Below are entries. Copy exactly the lines running from the line that holds "[532,474,831,490] [50,499,831,515] [50,524,745,540]" to the line that holds "[294,635,357,647] controlar ->", with both ends included.

INPUT RECORDS —
※ ※ ※
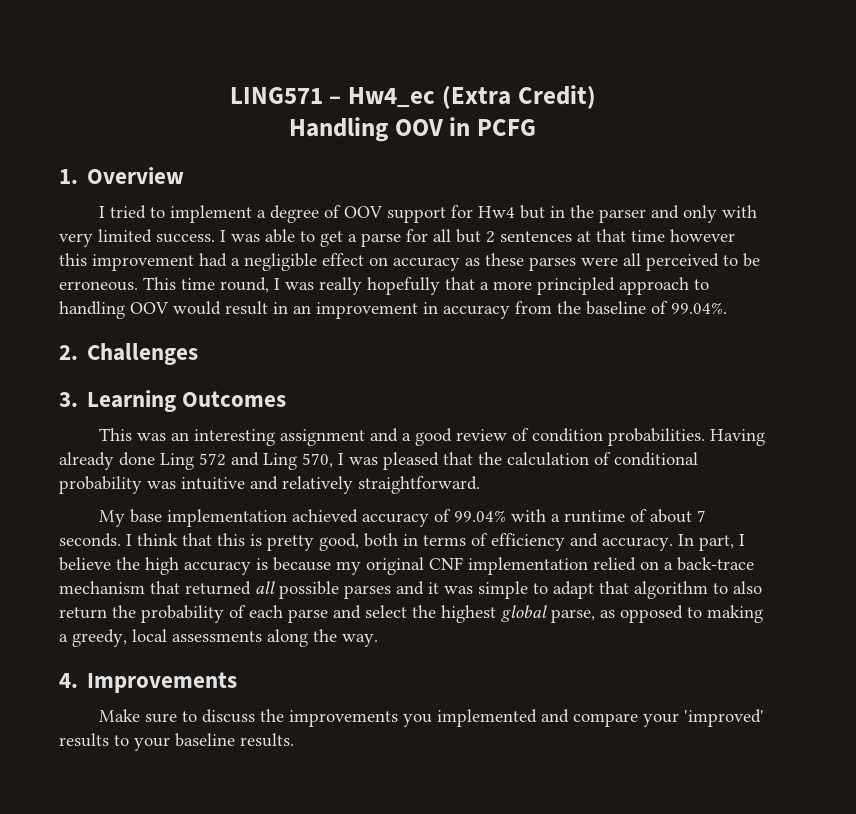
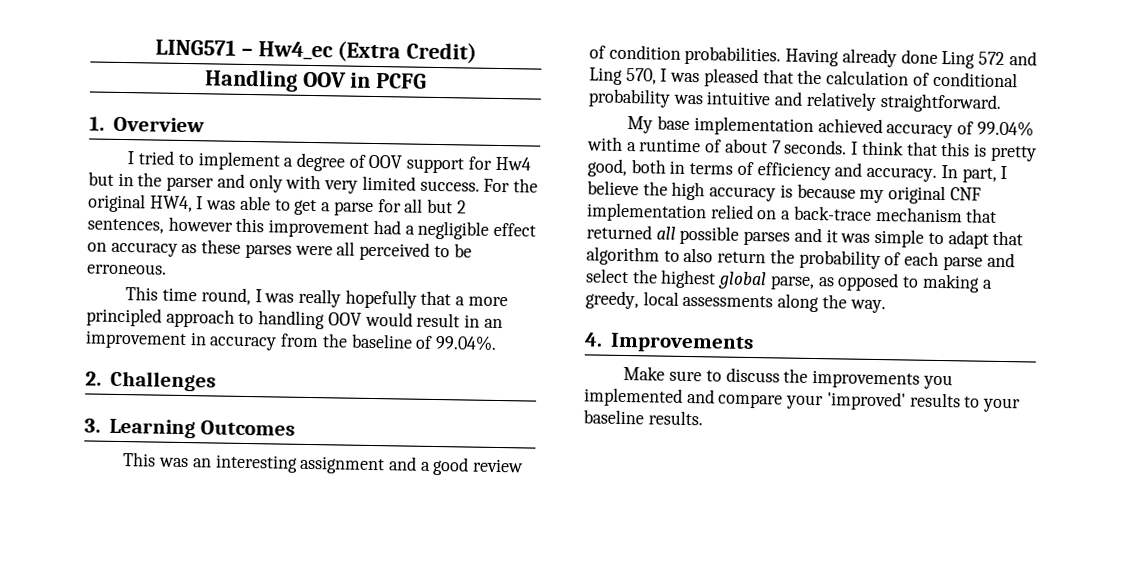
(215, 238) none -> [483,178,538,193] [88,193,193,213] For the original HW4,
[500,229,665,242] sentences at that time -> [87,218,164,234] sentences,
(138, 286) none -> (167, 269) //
※ ※ ※
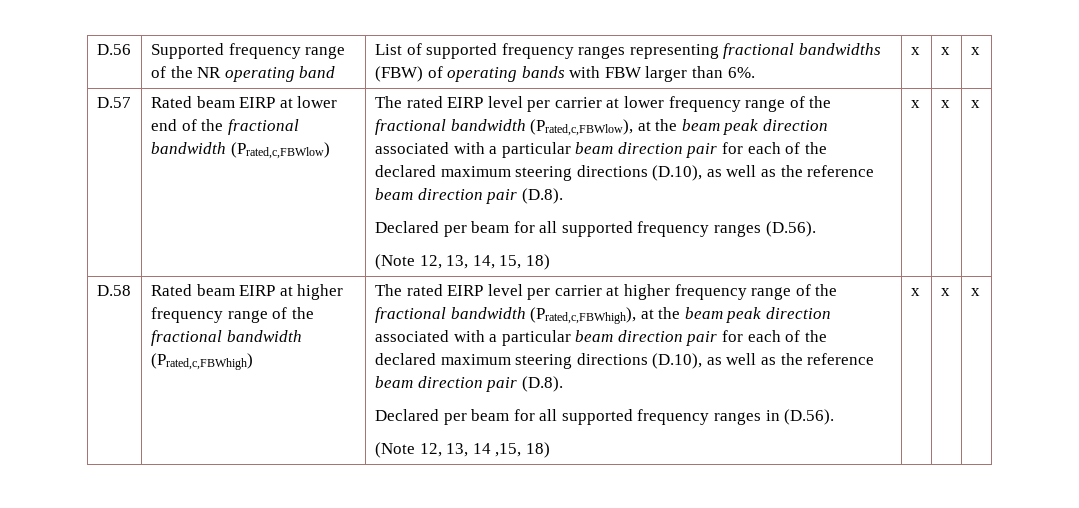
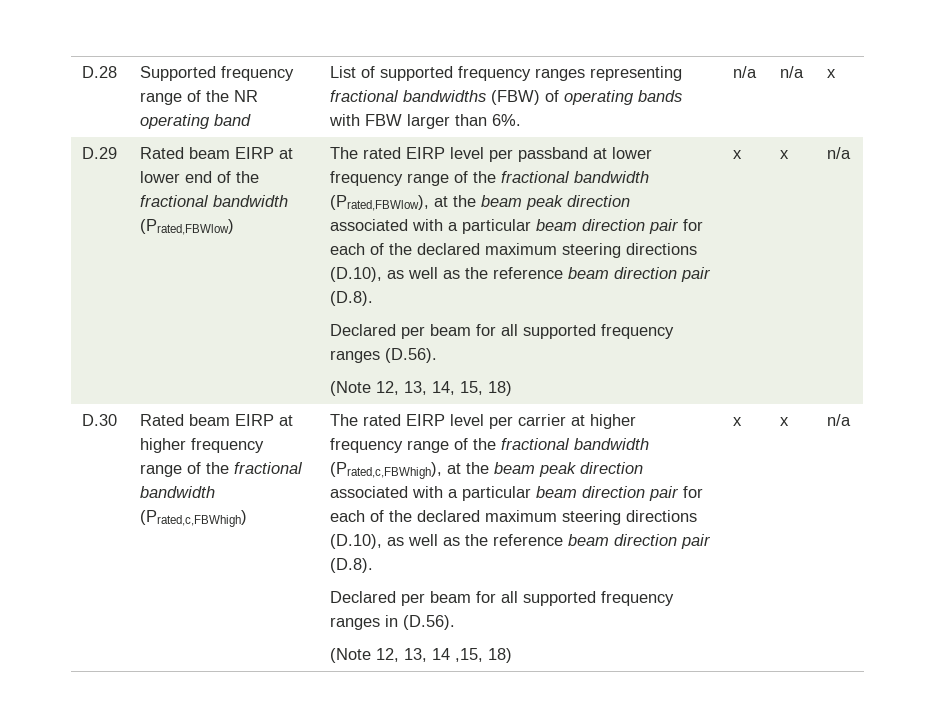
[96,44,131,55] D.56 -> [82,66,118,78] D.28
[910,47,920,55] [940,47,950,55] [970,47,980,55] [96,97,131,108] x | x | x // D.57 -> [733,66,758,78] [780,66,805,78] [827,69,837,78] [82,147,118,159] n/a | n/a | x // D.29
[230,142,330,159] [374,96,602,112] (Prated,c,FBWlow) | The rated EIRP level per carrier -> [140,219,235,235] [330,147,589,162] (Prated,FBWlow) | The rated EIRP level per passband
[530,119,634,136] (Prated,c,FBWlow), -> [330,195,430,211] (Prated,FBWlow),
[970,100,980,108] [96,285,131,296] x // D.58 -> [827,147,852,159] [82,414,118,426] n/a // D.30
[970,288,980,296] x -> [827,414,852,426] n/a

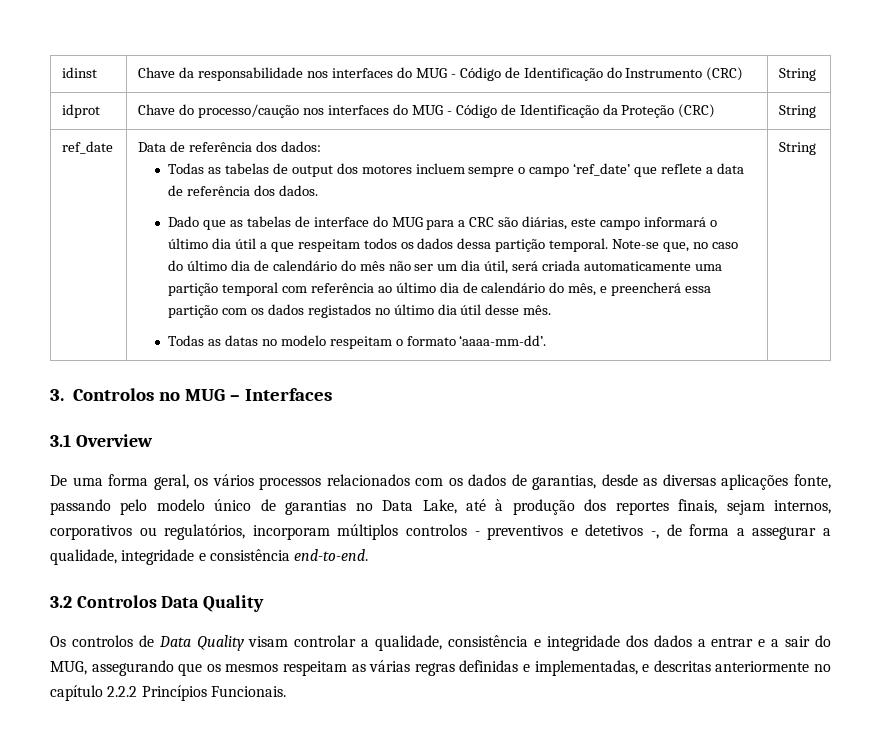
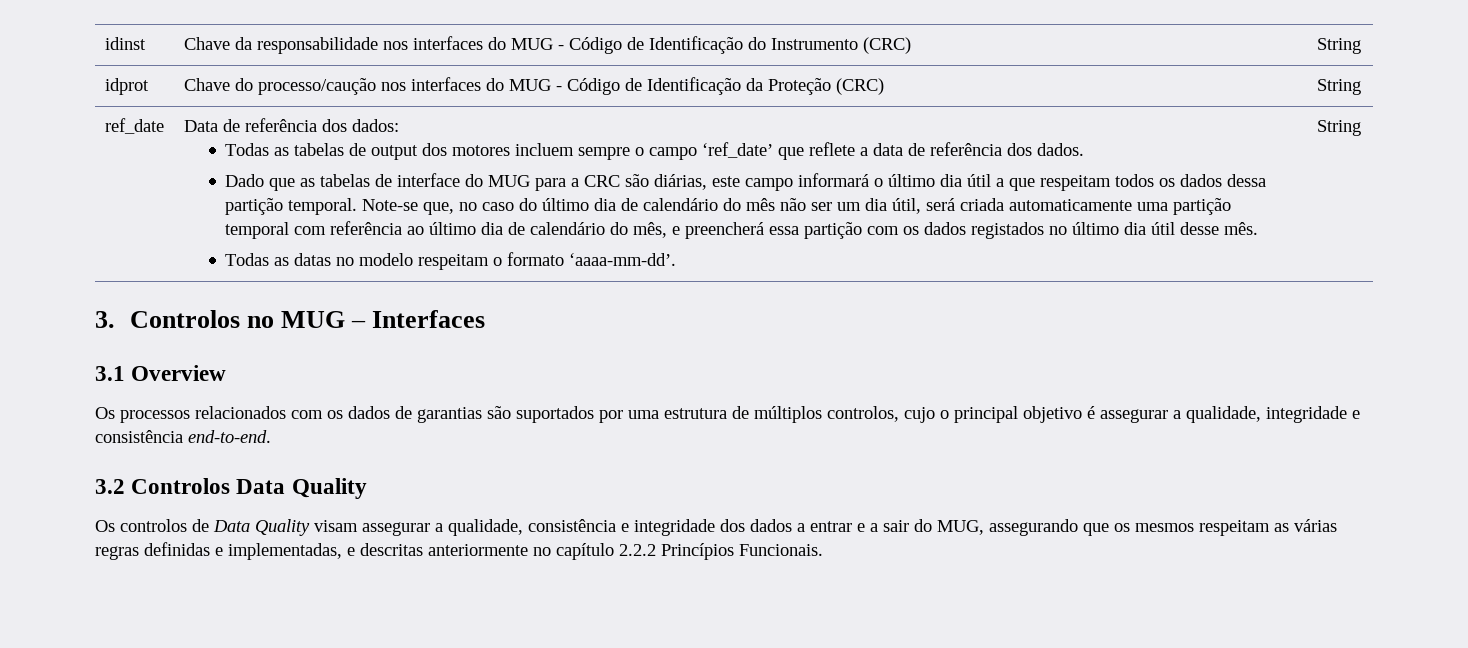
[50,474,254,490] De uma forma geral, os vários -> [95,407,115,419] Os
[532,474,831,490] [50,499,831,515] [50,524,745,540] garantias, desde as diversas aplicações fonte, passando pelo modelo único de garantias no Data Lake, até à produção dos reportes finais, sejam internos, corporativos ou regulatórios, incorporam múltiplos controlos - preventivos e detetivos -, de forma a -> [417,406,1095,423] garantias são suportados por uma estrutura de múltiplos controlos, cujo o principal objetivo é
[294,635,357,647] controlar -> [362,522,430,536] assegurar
※ ※ ※
EXERCISE SOLUTION —
[532,474,831,490] [50,499,831,515] [50,524,745,540] garantias, desde as diversas aplicações fonte, passando pelo modelo único de garantias no Data Lake, até à produção dos reportes finais, sejam internos, corporativos ou regulatórios, incorporam múltiplos controlos - preventivos e detetivos -, de forma a -> [417,406,1095,423] garantias são suportados por uma estrutura de múltiplos controlos, cujo o principal objetivo é
[294,635,357,647] controlar -> [362,522,430,536] assegurar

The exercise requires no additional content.